An OIG review of Virginia’s Department of Medical Assistance Services, Division of Health Care Services (Virginia), from January through December 2013, found that Virginia did not bill manufacturers for some rebates for physician-administered drugs dispensed to enrollees of Medicaid MCOs. As a result, it failed to collect an estimated $2.9 million (federal share) in rebates.

Virginia uses a contractor to manage its drug rebate program. According to the OIG audit, in calendar year 2013, Virginia paid MCOs $2,411,629,093 ($1,238,462,930 federal share), which included expenditures for physician-administered drugs.

The OIG found that Virginia properly billed manufacturers for rebates for drugs associated with the National Drug Codes (NDCs) in its audit sample. However, Virginia did not have valid NDCs for other drug utilization data submitted by MCOs for physician-administered drugs, and it did not bill manufacturers for rebates for these drugs. Virginia estimated average rebates per claim billed to manufacturers, and the OIG determined these estimates to be reasonable. The OIG applied the estimates and determined that Virginia did not bill rebates of $5,831,528 ($2,915,764 federal share) to manufacturers for physician-administered drug utilization without valid NDCs.

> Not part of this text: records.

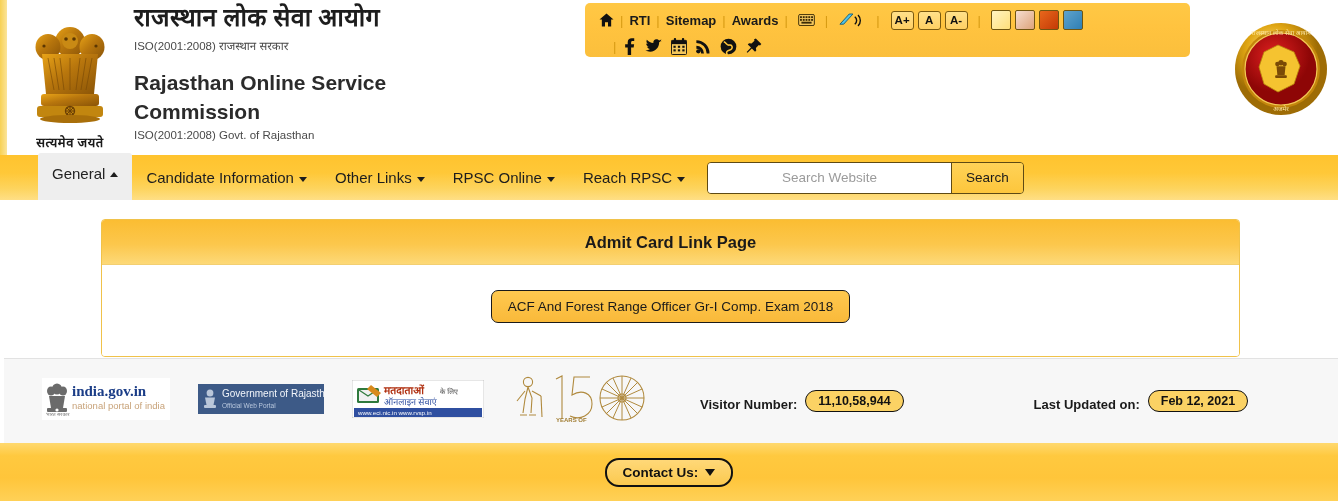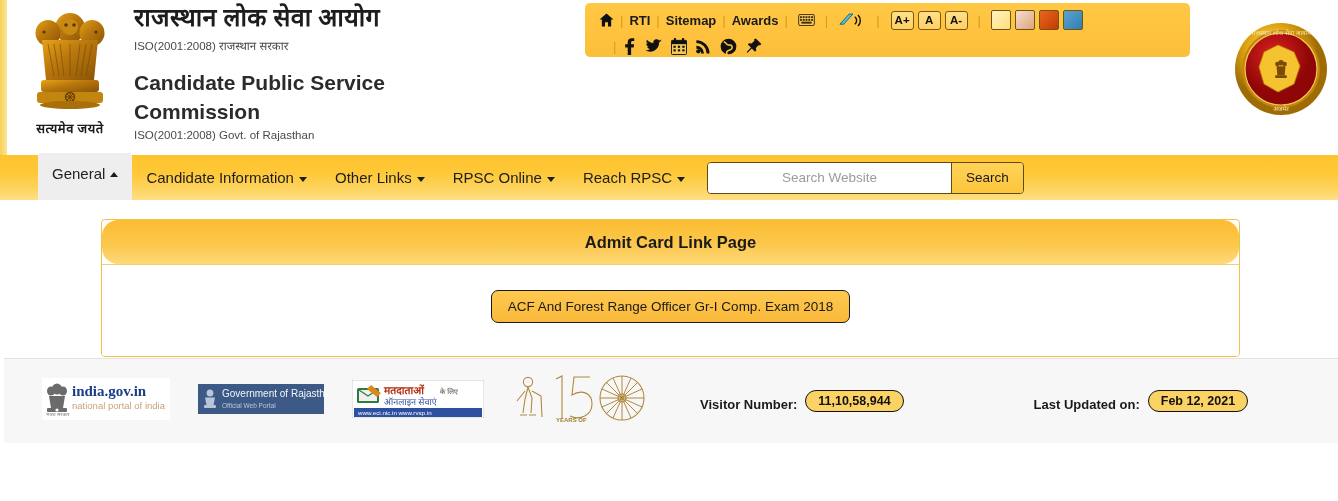--- a/index.html
+++ b/index.html
@@ -14,21 +14,21 @@
   
   .left-strip {
     position: absolute; left: 0; top: 0; width: 7px; height: 155px;
     background: linear-gradient(to right,#f7d154,#fbe49a);
   }
 
   
   .header { position: relative; height: 155px; background:#fff; }
 
   .emblem-left {
-    position: absolute; left: 22px; top: 6px; width: 96px; height: 140px;
+    position: absolute; left: 22px; top: 20px; width: 96px; height: 140px;
     text-align:center;
   }
   .emblem-left svg { display:block; margin: 0 auto; }
   .satyamev {
     font-family:"Liberation Serif", serif;
     font-size: 13px; font-weight: 700; color:#1a1a1a;
     letter-spacing:.5px; margin-top:1px;
   }
 
   .title-block { position:absolute; left:134px; top:0px; }
@@ -130,21 +130,20 @@
   .panel {
     position:absolute; left: 101px; top: 19px; width: 1139px;
     border: 1px solid #f0c24a; border-radius: 4px; overflow:hidden;
     background:#fff;
   }
   .panel-head {
     background: linear-gradient(to bottom,#fbbd32 0%,#fcc74c 55%,#fdd978 100%);
     text-align:center; padding: 13px 0 12px 0;
     font-size: 16.5px; font-weight:700; color:#1a1a1a;
     font-family:"Liberation Sans", sans-serif;
-    border-radius:16px;
   }
   .panel-body {
     background:#fff; padding: 25px 0 33px 0; text-align:center;
     border-top:1px solid #f3cf72;
   }
   .exam-btn {
     display:inline-block;
     background: linear-gradient(to bottom,#ffc94f,#f9b93a);
     border: 1.6px solid #1a1a1a; border-radius: 7px;
     padding: 8px 16px; font-size: 13.5px; color:#1a1a1a; cursor:pointer;
@@ -236,21 +235,21 @@
           </g>
           <ellipse cx="46" cy="99" rx="30" ry="4" fill="#a96f0a"></ellipse>
         </svg>
       </span>
       <div class="satyamev">सत्यमेव जयते</div>
     </div>
 
     <div class="title-block">
       <div class="hindi-title">राजस्थान लोक सेवा आयोग</div>
       <div class="hindi-sub">ISO(2001:2008) राजस्थान सरकार</div>
-      <div class="eng-title">Candidate Public Service Commission</div>
+      <div class="eng-title">Rajasthan Online Service Commission</div>
       <div class="eng-sub">ISO(2001:2008) Govt. of Rajasthan</div>
     </div>
 
     <div class="topbar">
       <div class="topbar-row">
         <span class="tb-home tb-icon">
           <svg width="15" height="14" viewBox="0 0 16 15">
               <path d="M8 0.5 L15.5 7 L13 7 L13 14.5 L9.6 14.5 L9.6 10 L6.4 10 L6.4 14.5 L3 14.5 L3 7 L0.5 7 Z" fill="#111"></path>
             </svg>
         </span>
@@ -508,14 +507,20 @@
       <span class="fstat-label">Visitor Number:</span>
       <span class="pill">11,10,58,944</span>
     </div>
 
     <div class="fstat" style="margin-left:130px;">
       <span class="fstat-label">Last Updated on:</span>
       <span class="pill">Feb 12, 2021</span>
     </div>
   </div>
 
+  <div class="bottombar">
+    <button class="contact-btn">
+      <span>Contact Us:</span>
+      <i class="chev-d"></i>
+    </button>
+  </div>
 
 </div>
 
 </body></html>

The OIG concluded that Virginia did not bill manufacturers for rebates for these drugs because the MCOs submitted utilization data to Virginia with a blank NDC field or an invalid NDC. Although Virginia required MCOs to submit valid NDCs for all physician-administered drug utilization, Virginia did not implement edits in its Medicaid Management Information System to ensure that MCOs submitted valid NDCs. As a result, Virginia did not obtain rebates for these drugs.

The OIG recommended that Virginia: (1) work with CMS to resolve the drug utilization data without valid NDCs by determining the correct NDCs, billing manufacturers for the estimated $5,831,528 ($2,915,764 federal share) in rebates, and refunding the Federal share of rebates collected; (2) implement Medicaid Management Information System edits to verify that NDCs are present and valid in all drug utilization data; and (3) ensure that MCOs submit drug utilization data containing NDCs for all physician-administered drugs.

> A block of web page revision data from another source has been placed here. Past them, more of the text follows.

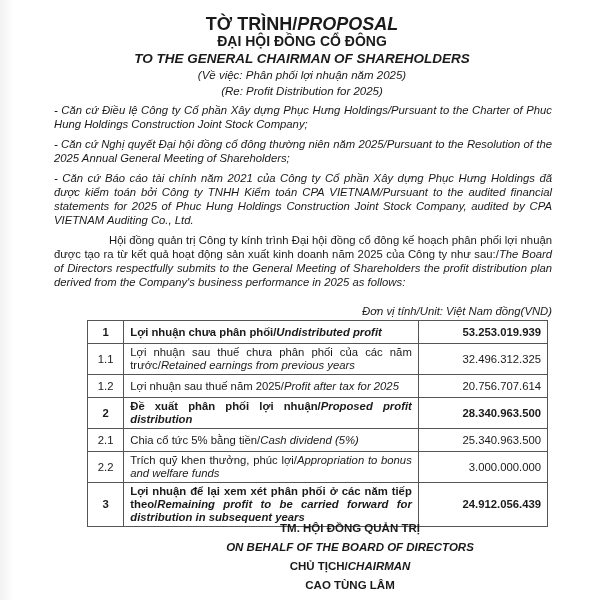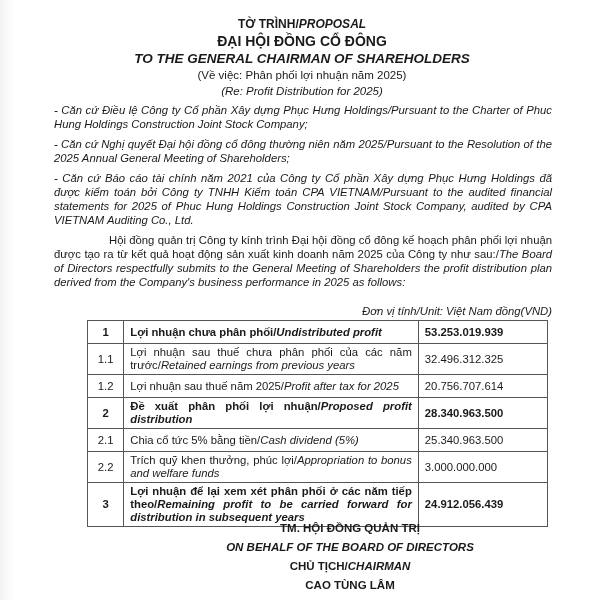--- a/index.html
+++ b/index.html
@@ -6,24 +6,24 @@
     body {
       width: 600px; height: 600px; overflow: hidden; position: relative;
       font-family: "Liberation Sans", sans-serif; color: #1a1a1a;
     }
     .edge {
       position: absolute; left: 0; top: 0; width: 14px; height: 600px;
       background: linear-gradient(to right, #f2f2f2, #ffffff);
     }
     .page { position: absolute; left: 52px; top: 0; width: 500px; }
     .title-block { text-align: center; margin-top: 16px; }
-    .t1 { font-weight: bold; font-size: 12px; line-height: 17px; }
+    .t1 { font-weight: bold; font-size: 18px; line-height: 17px; }
     .t2 { font-weight: bold; font-size: 14px; line-height: 17px; }
     .t3 { font-weight: bold; font-style: italic; font-size: 13.5px; line-height: 17px; }
-    .t4 { font-size: 11.5px; line-height: 16px; }
+    .t4 { font-style: italic; font-size: 11.5px; line-height: 16px; }
     .t5 { font-style: italic; font-size: 11.5px; line-height: 16px; }
     .bases { margin-top: 4px; }
     .basis {
       font-style: italic; font-size: 11.3px; line-height: 14px;
       text-align: justify; margin-bottom: 6px; padding-left: 2px;
     }
     .intro {
       font-size: 11.3px; line-height: 14px; text-align: justify;
       text-indent: 55px; margin-top: 0; padding-left: 2px;
     }
@@ -32,21 +32,21 @@
       text-align: right; font-style: italic; font-size: 11.3px;
       margin-top: 16px; margin-bottom: 3px;
     }
     table {
       border-collapse: collapse; margin-left: 35px; width: 461px;
       font-size: 11.3px;
     }
     td { border: 1px solid #555; padding: 2px 6px; vertical-align: middle; line-height: 13px; }
     td.no { width: 24px; text-align: center; }
     td.desc { width: 300px; text-align: justify; }
-    td.val { text-align: left; width: 120px; }
+    td.val { text-align: right; width: 120px; }
     tr.bold td { font-weight: bold; }
     tr.row td { height: 18px; }
     tr.tall td { height: 26px; }
     tr.big td { height: 38px; }
     .closing {
       font-size: 11.3px; line-height: 14px; margin-top: 14px; padding-left: 36px; width: 460px;
     }
     .sign { position: absolute; left: 225px; top: 519px; width: 250px; text-align: center; }
     .s1 { font-weight: bold; font-size: 11.5px; line-height: 19px; }
     .s2 { font-weight: bold; font-style: italic; font-size: 11.5px; line-height: 19px; }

Virginia concurred with the OIG’s findings and plans to take corrective actions.

 

Alabama wants to push back Medicaid managed care demonstration

Alabama wants to delay the transition of its Medicaid program to a managed care model. In a letter to CMS, the state requested CMS’ acceptance of amended terms for the state’s Medicaid transition demonstration. The request makes no substantive changes to the program. Its purpose is to allow the state more time to appropriate funding and complete readiness activities.

Waiver

In 2016, CMS approved a Section 1115 waiver permitting Alabama to transition its Medicaid program to a managed care model relying on regional care organizations (RCOs). Under the waiver, Alabama was granted almost $750 million to start and improve its RCO program. However, even with the federal funds, the state says it does not have the necessary funds to get the program up and running.

Delay

The state is requesting to change the demonstration time period from April 1, 2016, through March 31, 2021 to April 1, 2017, through March 31, 2022. The change is driven primarily by financial concerns. Alabama officials say the delay allows more time for the appropriation of additional state funding and completion of readiness activities. Finally, the letter indicated the delay would also help the state meet broader demonstration goals: addressing fragmentation in health care delivery, improving chronic disease prevention and management, improving access and care coordination, improving birth outcomes, and enhancing the financial efficiency of the health care delivery system.